I completely forgot that it would be pre-portioned and served on plain old white plates. Parts of the vegetable were charred, proving that it did spend at least some time in a claypot, but visual element was lost.

What made up for the disappointing vegetables was the spicy noodles and bean curd with Sichuan pepper sauce (酸辣豆花面). The soft silken bean curd went really well with the noodles and tart broth. I would happily have just this one dish for a meal, any day of the week.

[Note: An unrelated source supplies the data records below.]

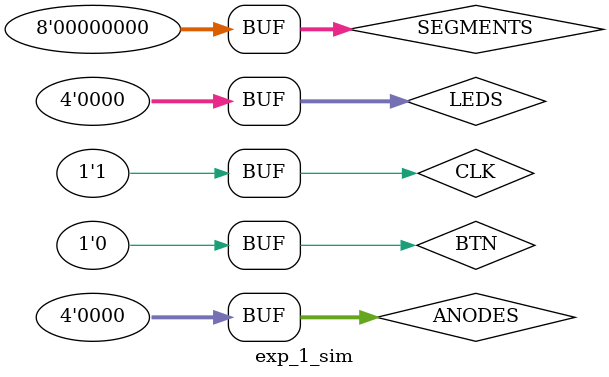
<source format=sv>
`timescale 1ns / 1ps


module exp_1_sim;
    logic BTN;
    logic CLK;
    logic  [7:0] SEGMENTS = 8'b00000000;
    logic  [3:0] ANODES = 4'b0000;
    logic  [3:0] LEDS = 4'b0000;
    
    EXP1_CKT Exp1_inst(.BTN(BTN),.CLK(CLK),.SEGMENTS(SEGMENTS),.ANODES(ANODES),.LEDS(LEDS));
    //clk_2n_div_test #4 slow_clock (.clockin(CLK),.clockout(SCLK));
    
 always
 begin
    CLK = 1'B0;
    #5
    CLK= 1'B1;
    #5;
 end
 
 initial
 begin
    BTN = 1'B0;
    #102
    BTN= 1'B1;
    #5
    BTN=1'B0;
 end 
 
endmodule
</source>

We finished up with desserts — bean curd with wolfberries (枸杞甜豆花) for me and salted egg yolk custard bun (流沙包) for The Wife and Old Folks. The bean curd dessert at Si Chuan Dou Hua is always good and the addition of wolfberries was a nice touch. But then again, given that bean curd (豆花) is technically in the name of the restaurant, I’d assume that they would make an effort to make sure it was good.

The 流沙包 was interesting because it was served in probably the world’s smallest bamboo steamer, barely larger than a child’s fist. I asked our waitress if this was how it was normally served, and she clarified that the micro-steamers was specially ordered because of the current situation. Respect.

All things considered, both meals at Si Chuan Dou Hua were really good and the taste and quality of all the dishes were consistently high. Of course, the spiciness of some of the dishes didn’t quite meet my expectations, but that’s just a matter of personal preference.

If I had to choose my top three dishes, they would be the 口水鸡, 宫保龙凤球 and 酸辣豆花面, shown again below. My mouth started watering as soon as I saw the 口水鸡; it was that good.

The average of the two meals of four pax was around S$180 inclusive of service charge and tax, or about S$45 per person. The 30% PARKROYAL x Discovery discount brought the price down further, for a compelling cost/performance ratio.

Our usual Sichuan place that provides even better value-for-money is Old Cheng Du Restaurant in Chinatown, just beside Exit A of the Chinatown MRT station.

Prices there are easily one third of those at Si Chuan Dou Hua and they are more of a casual eatery for everyday meals. Portions are generous and flavours are robust, which is how I like my Sichuan food!

Their 麻婆豆腐 is my favourite in Singapore, even though (or maybe because?) it’s swimming in chilli oil, and perfect with a steaming bowl of white rice. Their other Sichuan dishes are similarly boldly seasoned and powerfully flavoured.

One particular favourite of The Wife is their double-boiled fish (沸腾鱼), served in a huge silver vessel. The first time we ordered it, we were taken aback at the size and reminded the waitress that we ordered the small portion. She gave a big belly laugh and replied that this was small, and that large was even larger.

Do not order this unless you have at least four people, and even then, go easy on additional dishes because it’s humongous. But even though large quantities of dried chillies and Sichuan peppercorns are floating on the surface, it’s actually not that spicy and quite safe to eat.

Even after eating there more than ten times over the years, we always leave feeling very full and satisfied. Whenever we have cravings for spicy Sichuan, this is our go-to place.

We have not visited Sichuan before and may yet make a trip to Chengdu in the future. The Old Folks have been there before though, and shared that even though the food is less spicy and oily in Singapore, the taste is quite close to the original.

It’s good to know that (almost) authentic spicy Sichuan food is readily available in Singapore, whether it’s at a casual eatery like Old Cheng Du or a fancier restaurant like Si Chuan Dou Hua.